[Saved entries]
Segment Open
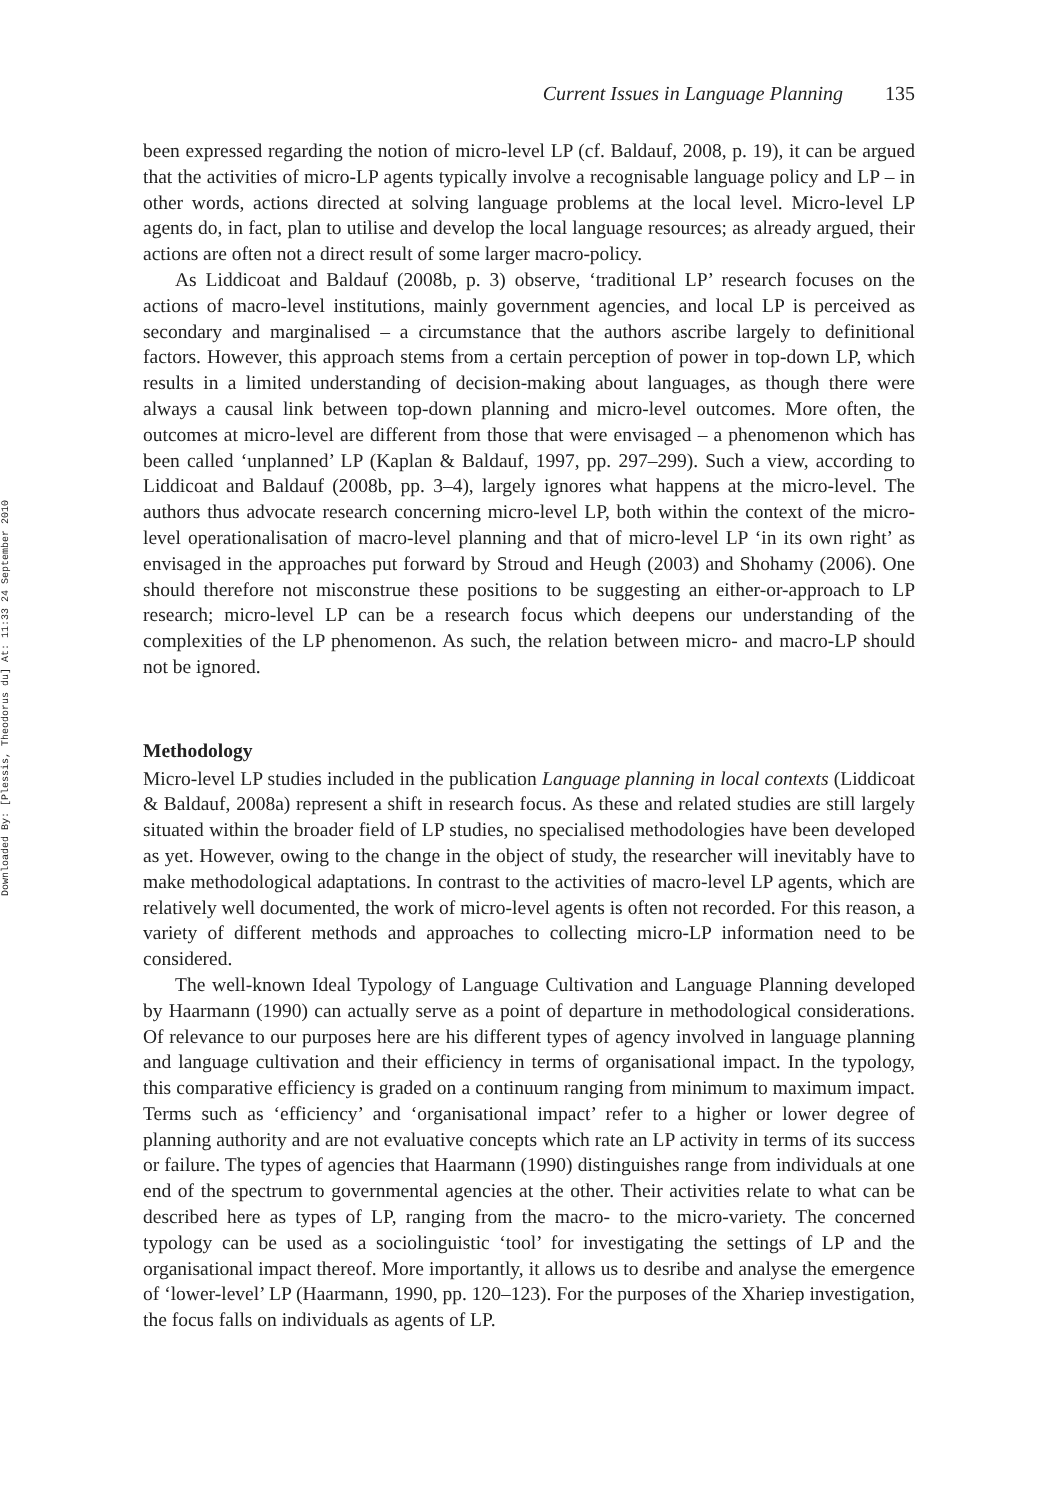Downloaded By: [Plessis, Theodorus du] At: 11:33 24 September 2010
Current Issues in Language Planning 135
been expressed regarding the notion of micro-level LP (cf. Baldauf, 2008, p. 19), it can be argued that the activities of micro-LP agents typically involve a recognisable language policy and LP – in other words, actions directed at solving language problems at the local level. Micro-level LP agents do, in fact, plan to utilise and develop the local language resources; as already argued, their actions are often not a direct result of some larger macro-policy.
As Liddicoat and Baldauf (2008b, p. 3) observe, ‘traditional LP’ research focuses on the actions of macro-level institutions, mainly government agencies, and local LP is perceived as secondary and marginalised – a circumstance that the authors ascribe largely to definitional factors. However, this approach stems from a certain perception of power in top-down LP, which results in a limited understanding of decision-making about languages, as though there were always a causal link between top-down planning and micro-level outcomes. More often, the outcomes at micro-level are different from those that were envisaged – a phenomenon which has been called ‘unplanned’ LP (Kaplan & Baldauf, 1997, pp. 297–299). Such a view, according to Liddicoat and Baldauf (2008b, pp. 3–4), largely ignores what happens at the micro-level. The authors thus advocate research concerning micro-level LP, both within the context of the micro-level operationalisation of macro-level planning and that of micro-level LP ‘in its own right’ as envisaged in the approaches put forward by Stroud and Heugh (2003) and Shohamy (2006). One should therefore not misconstrue these positions to be suggesting an either-or-approach to LP research; micro-level LP can be a research focus which deepens our understanding of the complexities of the LP phenomenon. As such, the relation between micro- and macro-LP should not be ignored.
Methodology
Micro-level LP studies included in the publication Language planning in local contexts (Liddicoat & Baldauf, 2008a) represent a shift in research focus. As these and related studies are still largely situated within the broader field of LP studies, no specialised methodologies have been developed as yet. However, owing to the change in the object of study, the researcher will inevitably have to make methodological adaptations. In contrast to the activities of macro-level LP agents, which are relatively well documented, the work of micro-level agents is often not recorded. For this reason, a variety of different methods and approaches to collecting micro-LP information need to be considered.
The well-known Ideal Typology of Language Cultivation and Language Planning developed by Haarmann (1990) can actually serve as a point of departure in methodological considerations. Of relevance to our purposes here are his different types of agency involved in language planning and language cultivation and their efficiency in terms of organisational impact. In the typology, this comparative efficiency is graded on a continuum ranging from minimum to maximum impact. Terms such as ‘efficiency’ and ‘organisational impact’ refer to a higher or lower degree of planning authority and are not evaluative concepts which rate an LP activity in terms of its success or failure. The types of agencies that Haarmann (1990) distinguishes range from individuals at one end of the spectrum to governmental agencies at the other. Their activities relate to what can be described here as types of LP, ranging from the macro- to the micro-variety. The concerned typology can be used as a sociolinguistic ‘tool’ for investigating the settings of LP and the organisational impact thereof. More importantly, it allows us to desribe and analyse the emergence of ‘lower-level’ LP (Haarmann, 1990, pp. 120–123). For the purposes of the Xhariep investigation, the focus falls on individuals as agents of LP.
Segment Closed
-- How to complete this task --
Drop the pictures and reproduce the rest of the data above exactly.

-- Your solution --
Downloaded By: [Plessis, Theodorus du] At: 11:33 24 September 2010
Current Issues in Language Planning 135
been expressed regarding the notion of micro-level LP (cf. Baldauf, 2008, p. 19), it can be argued that the activities of micro-LP agents typically involve a recognisable language policy and LP – in other words, actions directed at solving language problems at the local level. Micro-level LP agents do, in fact, plan to utilise and develop the local language resources; as already argued, their actions are often not a direct result of some larger macro-policy.
As Liddicoat and Baldauf (2008b, p. 3) observe, ‘traditional LP’ research focuses on the actions of macro-level institutions, mainly government agencies, and local LP is perceived as secondary and marginalised – a circumstance that the authors ascribe largely to definitional factors. However, this approach stems from a certain perception of power in top-down LP, which results in a limited understanding of decision-making about languages, as though there were always a causal link between top-down planning and micro-level outcomes. More often, the outcomes at micro-level are different from those that were envisaged – a phenomenon which has been called ‘unplanned’ LP (Kaplan & Baldauf, 1997, pp. 297–299). Such a view, according to Liddicoat and Baldauf (2008b, pp. 3–4), largely ignores what happens at the micro-level. The authors thus advocate research concerning micro-level LP, both within the context of the micro-level operationalisation of macro-level planning and that of micro-level LP ‘in its own right’ as envisaged in the approaches put forward by Stroud and Heugh (2003) and Shohamy (2006). One should therefore not misconstrue these positions to be suggesting an either-or-approach to LP research; micro-level LP can be a research focus which deepens our understanding of the complexities of the LP phenomenon. As such, the relation between micro- and macro-LP should not be ignored.
Methodology
Micro-level LP studies included in the publication Language planning in local contexts (Liddicoat & Baldauf, 2008a) represent a shift in research focus. As these and related studies are still largely situated within the broader field of LP studies, no specialised methodologies have been developed as yet. However, owing to the change in the object of study, the researcher will inevitably have to make methodological adaptations. In contrast to the activities of macro-level LP agents, which are relatively well documented, the work of micro-level agents is often not recorded. For this reason, a variety of different methods and approaches to collecting micro-LP information need to be considered.
The well-known Ideal Typology of Language Cultivation and Language Planning developed by Haarmann (1990) can actually serve as a point of departure in methodological considerations. Of relevance to our purposes here are his different types of agency involved in language planning and language cultivation and their efficiency in terms of organisational impact. In the typology, this comparative efficiency is graded on a continuum ranging from minimum to maximum impact. Terms such as ‘efficiency’ and ‘organisational impact’ refer to a higher or lower degree of planning authority and are not evaluative concepts which rate an LP activity in terms of its success or failure. The types of agencies that Haarmann (1990) distinguishes range from individuals at one end of the spectrum to governmental agencies at the other. Their activities relate to what can be described here as types of LP, ranging from the macro- to the micro-variety. The concerned typology can be used as a sociolinguistic ‘tool’ for investigating the settings of LP and the organisational impact thereof. More importantly, it allows us to desribe and analyse the emergence of ‘lower-level’ LP (Haarmann, 1990, pp. 120–123). For the purposes of the Xhariep investigation, the focus falls on individuals as agents of LP.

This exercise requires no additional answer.